Wave goodbye to empty value tokens. At AQTIS we have deterministic token value, which we aim to build on over time.
How are Buybacks calculated?
AQTIS uses a performance-based approach to buybacks. That means how many tokens are purchased is dependent on how well the overall ecosystem is going.
Once the AQTIS LSDs are live and running, our goal is to reinvest the vast majority of the yield generated into buying back tokens, to help maintain a healthy ecosystem.
This is on top of other demands for the token. For example, the protocol needs tokens to query the database and thus purchases tokens from the open market to keep replenishing the AQTIS query and rewards pools.
The goal is to use 50% of the quant tech returns to buy back tokens AFTER we have satisfied our LP management and build-up of the ELIF + ELA to a 40% of Total Value Locked.
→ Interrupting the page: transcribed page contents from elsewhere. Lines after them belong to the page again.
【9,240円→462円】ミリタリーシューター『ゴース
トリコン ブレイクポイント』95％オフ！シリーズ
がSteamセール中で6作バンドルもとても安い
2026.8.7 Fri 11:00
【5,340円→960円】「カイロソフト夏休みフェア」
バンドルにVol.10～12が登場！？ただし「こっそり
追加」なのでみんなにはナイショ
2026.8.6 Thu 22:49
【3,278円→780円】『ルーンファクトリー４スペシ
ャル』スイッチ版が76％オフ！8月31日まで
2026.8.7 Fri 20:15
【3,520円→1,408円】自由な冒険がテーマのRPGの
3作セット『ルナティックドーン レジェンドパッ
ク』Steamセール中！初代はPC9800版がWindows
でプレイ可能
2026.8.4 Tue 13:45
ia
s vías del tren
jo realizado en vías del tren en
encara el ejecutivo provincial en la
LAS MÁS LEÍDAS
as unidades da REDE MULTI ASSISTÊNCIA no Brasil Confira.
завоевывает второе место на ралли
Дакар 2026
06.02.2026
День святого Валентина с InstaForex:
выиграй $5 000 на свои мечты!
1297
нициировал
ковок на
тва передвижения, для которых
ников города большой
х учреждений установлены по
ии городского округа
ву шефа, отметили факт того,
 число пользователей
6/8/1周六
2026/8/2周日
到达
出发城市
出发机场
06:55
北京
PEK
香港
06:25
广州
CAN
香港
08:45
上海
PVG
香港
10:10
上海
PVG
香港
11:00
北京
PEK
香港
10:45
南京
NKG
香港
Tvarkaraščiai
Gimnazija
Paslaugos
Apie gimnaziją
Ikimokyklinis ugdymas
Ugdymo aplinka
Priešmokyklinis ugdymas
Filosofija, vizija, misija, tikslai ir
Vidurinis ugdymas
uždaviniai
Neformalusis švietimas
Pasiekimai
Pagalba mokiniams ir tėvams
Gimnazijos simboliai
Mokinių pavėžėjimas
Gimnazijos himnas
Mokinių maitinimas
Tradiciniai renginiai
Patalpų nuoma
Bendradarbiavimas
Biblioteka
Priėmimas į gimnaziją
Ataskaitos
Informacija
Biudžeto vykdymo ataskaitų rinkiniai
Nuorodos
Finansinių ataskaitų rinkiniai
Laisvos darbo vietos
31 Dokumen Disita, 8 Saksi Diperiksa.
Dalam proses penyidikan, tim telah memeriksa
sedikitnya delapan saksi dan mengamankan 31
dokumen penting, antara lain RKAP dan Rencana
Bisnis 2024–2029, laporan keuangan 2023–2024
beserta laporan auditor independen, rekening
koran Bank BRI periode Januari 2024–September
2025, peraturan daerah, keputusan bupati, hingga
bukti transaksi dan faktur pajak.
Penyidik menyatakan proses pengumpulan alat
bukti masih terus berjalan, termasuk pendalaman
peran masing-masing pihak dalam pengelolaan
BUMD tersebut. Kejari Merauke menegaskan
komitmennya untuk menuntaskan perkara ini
Once achieved, we are aiming to direct a significant portion of the performance of our quant tech to buybacks. This is in addition to directing yield into the ELIF and the treasury.
For transparency, we are working on the assumption that:
25% of quant tech performance will be split into three:
One-third of this figure is towards buybacks.
One-third towards ELIF
One-third towards the AQTIS treasury.
While that amount sounds small, this creates significant buy pressure on the remaining tokens available on the free market.
The calculation looks like this:
(40% - 15%) * 33,3% (split into 3): till we fill the ELIF up. After ELIF + ELA reaches 40% of total TVL: (40% - 15%) * 50%
To put that in context, if we have $100 million total value locked, with 40% effective performance, this would equate to $12.5 million in buybacks annually.
What happens to the tokens that are bought?
The tokens are re-invested into AQTIS. This is part of our mission to create a self-sustaining ecosystem that can operate autonomously and continuously.
Once the tokens have been bought back, a portion will go back to the treasury, and a portion will be distributed to LSD holders as part of the APY.
The AQTIS Token buyback feature is one of many solutions we employ to help create a vibrant ecosystem that rewards token holders from day one.
We used a performance-based system to calculate how much can be bought back at any one time, in order to create a self-sustaining ecosystem that creates value continuously.